> Task 1: Reproduce the records from their beginning through the line containing "применения ядерного оружия и иных видов", with both ends included, and omit the pictures from your answer.

*** Opening of Text block ***

Although I reached out to the Tree Sitter maintainers who declared the library to be stable and there shouldn’t be any backwards incompatible changes. Secondly Neovim, who have been using Tree Sitter for over 2 years, have only had forwards compatibility issues but not backwards. The former are more easily solved by having extensions build trees against a specific version before publishing.

haikyuu commented 1 year ago

@jasonwilliams I agree this should land into core for optimal experience. And the performance benefit is not to neglect (I am personally using neovim at the moment and everything feels way faster)

zm-cttae-archive commented 1 year ago

There would need to be some mapping somehow from tree-sitter types back to TM Types, although vscode-tree-sitter does this so I'm guessing it's possible. If you map back there aren't a huge amount of changes, you could probably stop here and change things further upstream at a later point.

If the Tree-Sitter community wants to scale to existing themes, they need to plan their token names ahead of time and standardise it the way that Sublime and Textmate have done, and also the way Microsoft began to do with the LSP token format a couple months in.

*** Close of Text block ***

> Task 2: According to the Tree-sitter discussion, why does the first writer not expect backwards-incompatible changes from the library?

*** Opening of Task data ***

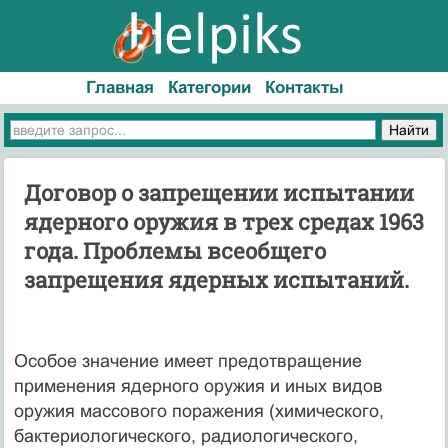
Главная
Категории
Контакты
Договор о запрещении испытании
ядерного оружия в трех средах 1963
года. Проблемы всеобщего
запрещения ядерных испытаний.
Особое значение имеет предотвращение
применения ядерного оружия и иных видов
оружия массового поражения (химического,
бактериологического, радиологического,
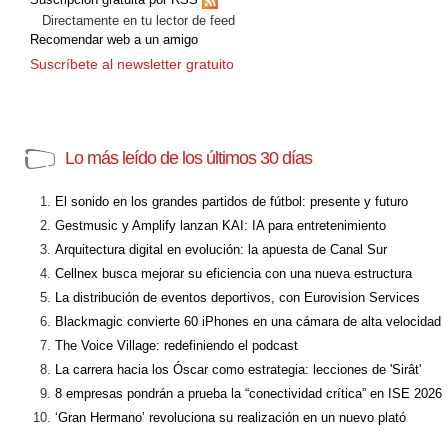
Directamente en tu lector de feed
Recomendar web a un amigo
Suscríbete al newsletter gratuito
Lo más leído de los últimos 30 días
El sonido en los grandes partidos de fútbol: presente y futuro
Gestmusic y Amplify lanzan KAI: IA para entretenimiento
Arquitectura digital en evolución: la apuesta de Canal Sur
Cellnex busca mejorar su eficiencia con una nueva estructura
La distribución de eventos deportivos, con Eurovision Services
Blackmagic convierte 60 iPhones en una cámara de alta velocidad
The Voice Village: redefiniendo el podcast
La carrera hacia los Óscar como estrategia: lecciones de 'Sirât'
8 empresas pondrán a prueba la “conectividad crítica” en ISE 2026
‘Gran Hermano’ revoluciona su realización en un nuevo plató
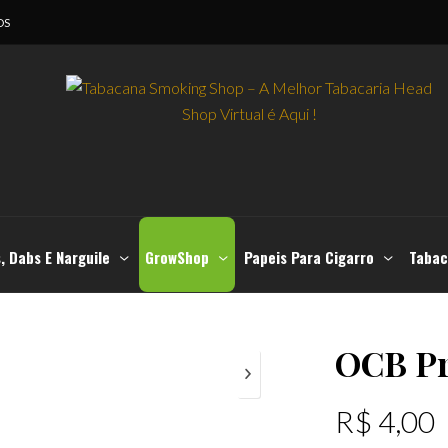
OS
, Dabs E Narguile
GrowShop
Papeis Para Cigarro
Tabac
OCB Pr
R$
4,00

*** Close of Task data ***

> Answer area 1:
Главная
Категории
Контакты
Договор о запрещении испытании
ядерного оружия в трех средах 1963
года. Проблемы всеобщего
запрещения ядерных испытаний.
Особое значение имеет предотвращение
применения ядерного оружия и иных видов

> Answer area 2: The Tree-sitter maintainers declared the library stable and stated that there should not be any backwards-incompatible changes. In addition, Neovim has used Tree-sitter for over two years and has encountered only forwards-compatibility issues, not backwards ones.